:: What you need to do ::
Your task is to transcribe the data exactly while omitting each picture.

:: Data section ::
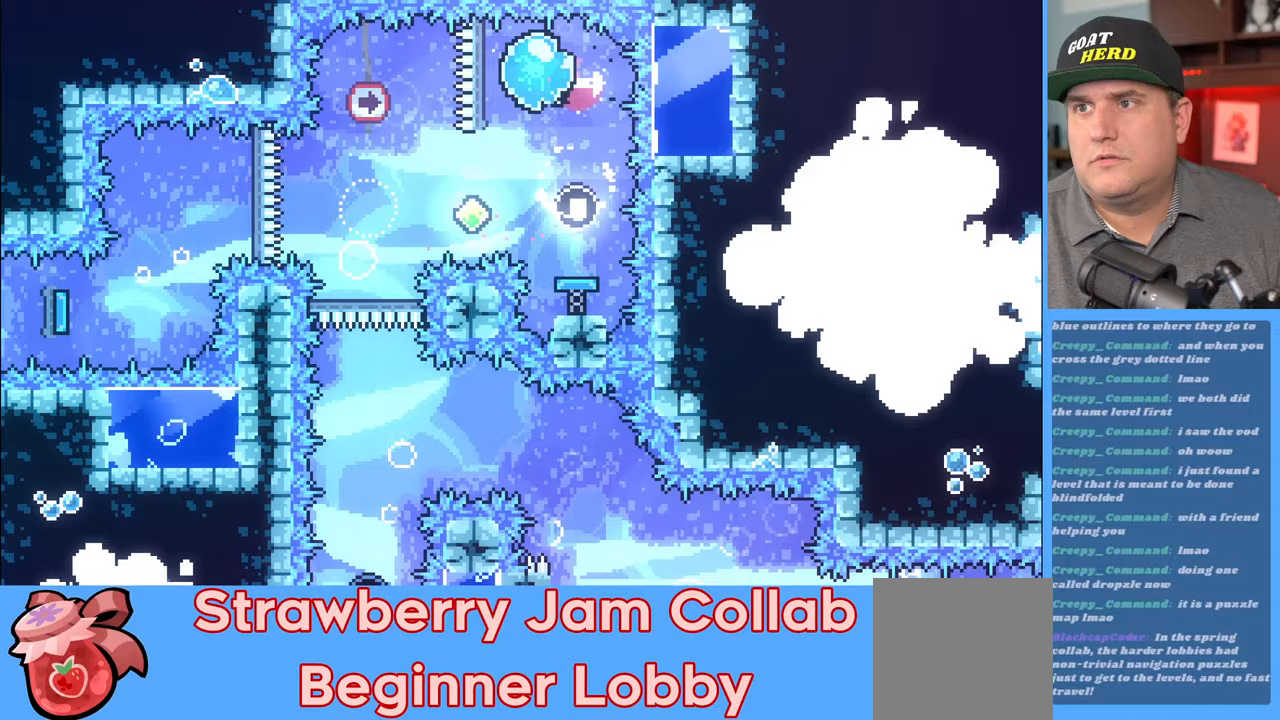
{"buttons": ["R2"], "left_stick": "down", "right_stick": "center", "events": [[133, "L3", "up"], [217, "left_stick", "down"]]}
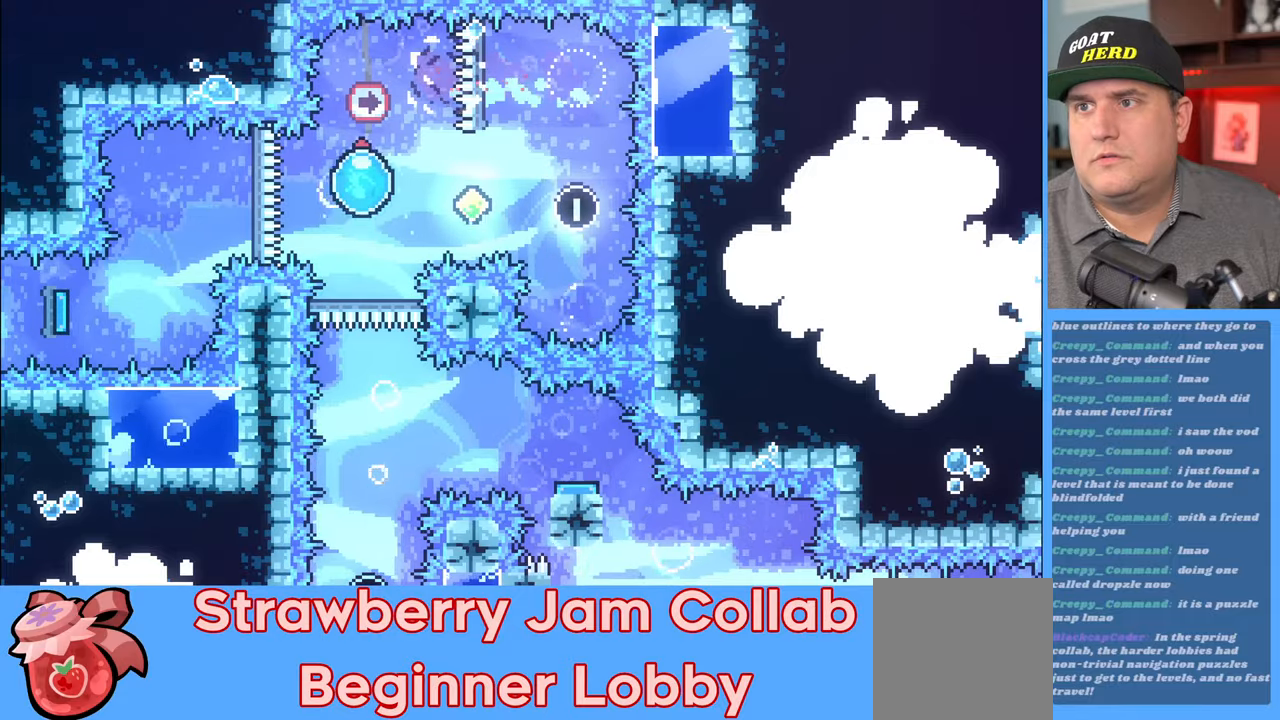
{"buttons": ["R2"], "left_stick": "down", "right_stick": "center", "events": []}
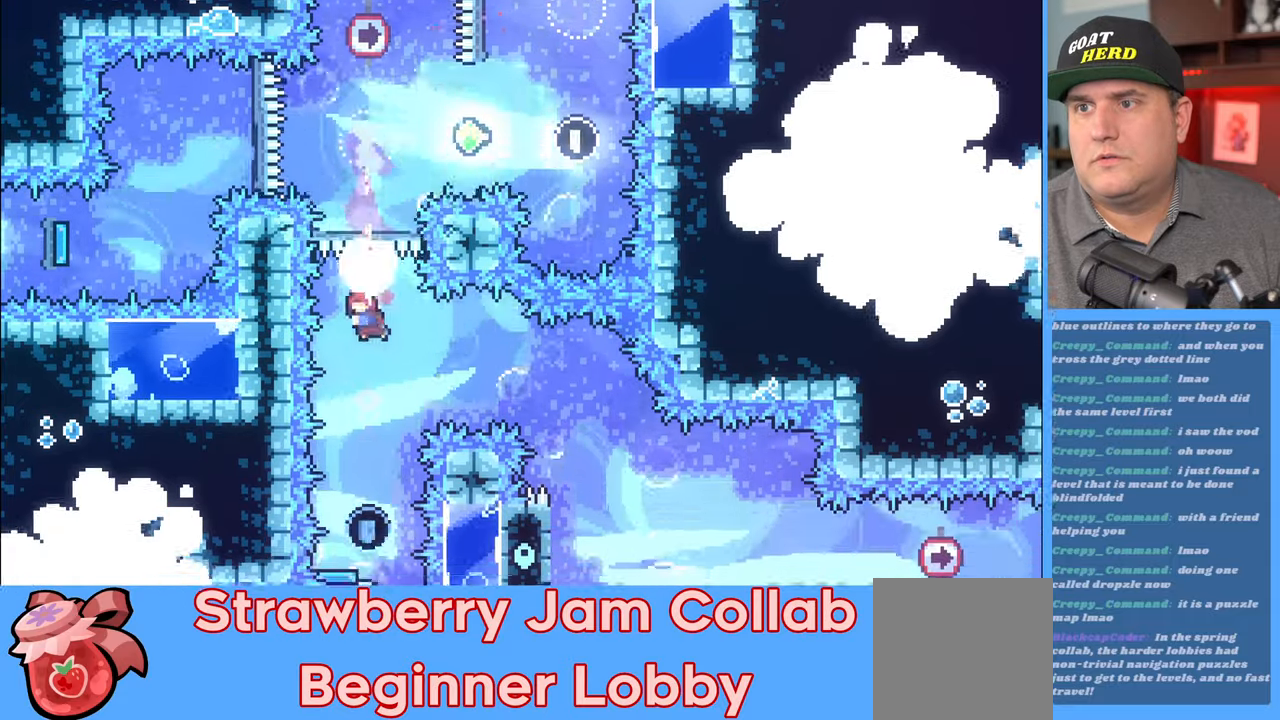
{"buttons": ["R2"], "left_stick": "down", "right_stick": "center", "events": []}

:: Result for this exercise ::
{"buttons": ["R2"], "left_stick": "down", "right_stick": "center", "events": [[133, "L3", "up"], [217, "left_stick", "down"]]}
{"buttons": ["R2"], "left_stick": "down", "right_stick": "center", "events": []}
{"buttons": ["R2"], "left_stick": "down", "right_stick": "center", "events": []}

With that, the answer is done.